EXPOSICIÓN / Destacan en la muestra tres anuncios para la Banca di Roma en los que plasmó Fellini el inquietante mundo de los sueños
Los últimos sueños de Fellini
En el Círculo de Bellas Artes puede admirarse una curiosa exposición sobre Federico Fellini dedicada no a su labor de cineasta sino a su faceta de dibujante y a los tres últimos trabajos que realizó para la televisión, tres anuncios para la Banca di Roma en los que plasmó el inquietante mundo de los sueños. La trilogía repite básicamente el mismo esquema: una pesadilla en la que el actor Paolo Viaggio se despierta bruscamente y acude a la consulta de un psicólogo, Fernando Rey, quien le aconseja que guarde sus ahorros en un lugar seguro.

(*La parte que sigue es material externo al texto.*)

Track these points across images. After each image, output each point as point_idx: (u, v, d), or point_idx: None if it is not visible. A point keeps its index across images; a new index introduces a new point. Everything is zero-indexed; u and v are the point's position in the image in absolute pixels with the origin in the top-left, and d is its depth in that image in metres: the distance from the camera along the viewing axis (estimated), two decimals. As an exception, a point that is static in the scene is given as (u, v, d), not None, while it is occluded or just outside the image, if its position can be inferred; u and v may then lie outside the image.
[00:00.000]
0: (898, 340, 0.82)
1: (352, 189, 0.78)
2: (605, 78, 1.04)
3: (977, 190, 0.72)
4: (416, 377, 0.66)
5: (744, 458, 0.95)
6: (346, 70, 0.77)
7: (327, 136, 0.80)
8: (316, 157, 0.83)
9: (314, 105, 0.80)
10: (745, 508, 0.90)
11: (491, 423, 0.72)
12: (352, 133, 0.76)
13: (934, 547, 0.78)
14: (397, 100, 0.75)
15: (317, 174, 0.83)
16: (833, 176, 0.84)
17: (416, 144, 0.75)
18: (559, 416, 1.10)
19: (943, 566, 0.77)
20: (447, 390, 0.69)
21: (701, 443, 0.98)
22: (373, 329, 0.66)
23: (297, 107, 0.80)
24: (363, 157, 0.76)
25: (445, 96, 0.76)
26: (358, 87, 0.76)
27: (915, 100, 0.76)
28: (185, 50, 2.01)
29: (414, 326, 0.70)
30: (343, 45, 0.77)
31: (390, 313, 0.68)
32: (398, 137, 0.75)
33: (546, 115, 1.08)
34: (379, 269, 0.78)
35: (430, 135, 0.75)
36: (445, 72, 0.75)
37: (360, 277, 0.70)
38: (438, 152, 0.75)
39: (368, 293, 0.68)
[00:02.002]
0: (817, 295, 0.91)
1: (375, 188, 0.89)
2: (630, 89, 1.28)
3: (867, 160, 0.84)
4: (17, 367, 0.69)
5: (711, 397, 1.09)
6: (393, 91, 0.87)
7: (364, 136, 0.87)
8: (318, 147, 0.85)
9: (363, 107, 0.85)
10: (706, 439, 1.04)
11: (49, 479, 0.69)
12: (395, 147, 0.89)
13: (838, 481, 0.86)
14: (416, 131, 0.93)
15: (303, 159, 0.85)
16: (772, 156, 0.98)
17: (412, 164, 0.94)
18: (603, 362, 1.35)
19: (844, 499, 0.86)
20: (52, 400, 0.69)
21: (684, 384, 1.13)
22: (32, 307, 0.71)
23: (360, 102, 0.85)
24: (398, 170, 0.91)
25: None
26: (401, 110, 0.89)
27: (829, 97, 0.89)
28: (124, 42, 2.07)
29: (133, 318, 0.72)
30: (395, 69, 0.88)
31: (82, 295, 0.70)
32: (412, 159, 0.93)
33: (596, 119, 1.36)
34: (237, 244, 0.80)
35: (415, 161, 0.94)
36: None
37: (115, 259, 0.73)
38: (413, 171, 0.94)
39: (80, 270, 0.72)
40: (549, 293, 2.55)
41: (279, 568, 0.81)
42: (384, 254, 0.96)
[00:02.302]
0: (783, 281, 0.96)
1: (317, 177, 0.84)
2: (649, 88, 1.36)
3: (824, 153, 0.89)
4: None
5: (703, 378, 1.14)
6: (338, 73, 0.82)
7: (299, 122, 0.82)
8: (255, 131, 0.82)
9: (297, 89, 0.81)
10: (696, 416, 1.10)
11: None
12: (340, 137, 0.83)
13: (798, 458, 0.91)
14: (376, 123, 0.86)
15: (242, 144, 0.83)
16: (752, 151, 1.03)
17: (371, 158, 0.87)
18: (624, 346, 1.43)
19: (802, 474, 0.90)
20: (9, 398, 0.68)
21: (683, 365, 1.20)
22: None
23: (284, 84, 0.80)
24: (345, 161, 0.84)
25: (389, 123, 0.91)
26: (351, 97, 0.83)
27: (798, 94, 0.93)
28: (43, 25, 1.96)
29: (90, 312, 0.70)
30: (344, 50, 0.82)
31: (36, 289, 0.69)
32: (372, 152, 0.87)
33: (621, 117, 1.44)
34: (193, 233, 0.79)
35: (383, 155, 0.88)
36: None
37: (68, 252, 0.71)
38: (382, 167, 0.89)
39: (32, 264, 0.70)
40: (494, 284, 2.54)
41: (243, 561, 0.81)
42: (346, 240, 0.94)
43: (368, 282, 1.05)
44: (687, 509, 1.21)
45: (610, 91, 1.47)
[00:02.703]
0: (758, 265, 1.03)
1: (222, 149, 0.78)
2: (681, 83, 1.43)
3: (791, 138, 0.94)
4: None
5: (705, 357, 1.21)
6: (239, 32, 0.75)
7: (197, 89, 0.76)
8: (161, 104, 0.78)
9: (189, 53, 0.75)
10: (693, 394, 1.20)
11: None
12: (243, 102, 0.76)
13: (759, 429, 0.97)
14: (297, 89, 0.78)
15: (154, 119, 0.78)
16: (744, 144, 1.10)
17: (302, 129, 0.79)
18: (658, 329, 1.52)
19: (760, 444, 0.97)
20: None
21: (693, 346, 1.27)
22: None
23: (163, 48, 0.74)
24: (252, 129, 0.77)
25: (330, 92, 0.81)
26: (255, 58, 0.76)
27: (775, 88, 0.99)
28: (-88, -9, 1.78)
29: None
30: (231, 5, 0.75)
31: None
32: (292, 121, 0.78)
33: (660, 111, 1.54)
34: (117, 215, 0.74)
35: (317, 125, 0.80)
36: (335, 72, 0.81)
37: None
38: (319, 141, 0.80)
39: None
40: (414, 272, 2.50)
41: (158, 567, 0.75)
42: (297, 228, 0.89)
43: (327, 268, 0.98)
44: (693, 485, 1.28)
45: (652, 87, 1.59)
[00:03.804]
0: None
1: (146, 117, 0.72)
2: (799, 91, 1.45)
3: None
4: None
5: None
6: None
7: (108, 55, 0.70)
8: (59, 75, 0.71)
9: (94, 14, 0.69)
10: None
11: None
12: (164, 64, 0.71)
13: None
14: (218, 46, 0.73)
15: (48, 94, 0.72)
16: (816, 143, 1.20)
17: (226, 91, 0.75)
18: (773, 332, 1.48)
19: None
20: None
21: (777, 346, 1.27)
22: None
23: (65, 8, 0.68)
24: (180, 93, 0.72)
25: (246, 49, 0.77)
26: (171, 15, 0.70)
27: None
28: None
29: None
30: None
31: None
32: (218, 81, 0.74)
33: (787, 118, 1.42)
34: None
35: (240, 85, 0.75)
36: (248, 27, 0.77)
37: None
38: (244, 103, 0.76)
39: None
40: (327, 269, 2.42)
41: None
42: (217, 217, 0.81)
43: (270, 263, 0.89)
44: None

El primer sueño transcurre en un túnel que se desmorona, el segundo en un idilio campestre interrumpido por un tren a toda máquina y el tercero en un sótano donde aparece un león que traduce del alemán y llora. Al menos en los dos últimos las referencias sexuales son inequívocas, personalizadas en una bella muchacha (Anna Falchi) subida a la rama de un árbol y en una de esas rollizas y formidables matronas que adornan su filmografía.
La exuberante Ellen Rossi Stuart interpreta esa postrera encarnación del eterno femenino que obsesionaba a Fellini desde que era un niño. La dibujó muchas veces, con los trazos de una venus paleolítica, grandiosa e indiferente, encumbrándose sobre un pequeño macho asustado que apenas podía satisfacerla. La filmó en otras tantas ocasiones, desde la estanquera apabullante de Amarcord, cuyos senos colosales están a punto de ahogar a su alter ego, hasta la gigantesca hembra que escapa de un anuncio de leche para acosar a un hombrecillo ridículo en Boccacio 70 o la prostituta bestial que surge de la oscuridad para clausurar una de las secuencias nocturnas de Roma. Una imagen traumática cuyo primer encuentro (real o imaginario) aparece en la fascinante secuencia de Fellini 8 1/2, con la Saraghina, una pobre mujer demenciada que vive en la playa y que baila para los niños, a cambio de unas monedas, una rumba delirante.
La madre y la amante, la cuna y la tumba, el temor y el deseo se mezclan en esa figura primordial que no tenía nada que ver con su esposa real, la gran actriz Giulietta Massina, o con sus esposas de la ficción (Anouk Aimée) pero sí con varias de sus amantes y musas cinematográficas, como Sandra Milo o Magali Noël. Quizá la encarnación más perfecta de ese ensueño erótico felliniano fuese Anita Ekberg, la frondosa actriz sueca que hipnotizaba a Mastroianni mientras surcaba las aguas de la Fontana di Trevi. Una secuencia de irresistible poderío onírico que Fellini ya había entrevisto al contemplar por primera vez unas fotos de la Ekberg, mucho antes de empezar a rodar La dolce vita: "La descubrí en una revista y pensé: Oh, Dios mío, haz que nunca me encuentre con ella. Daba esa sensación de maravilla que se siente ante criaturas excepcionales como la jirafa, el elefante o el baobab. Cuando la vi años después estaba rodeada de tres o cuatro hombrecillos que desaparecían como sombras en la estela de una fuente luminosa. Sostengo que la Ekberg es, ante todo, fosforescente".
Si el cine es, como se ha dicho tantas veces, una fábrica de sueños, pocos cineastas los han recreado con la potencia y la sinceridad de Fellini. Tal vez sólo las pesadillas sórdidas de Buñuel, las angustiosas persecuciones de Hitchcock, algunos planos casi imposibles de Kubrick o Tarkovski, o los fabuloso sueños de Bergman puedan competir en esa liga.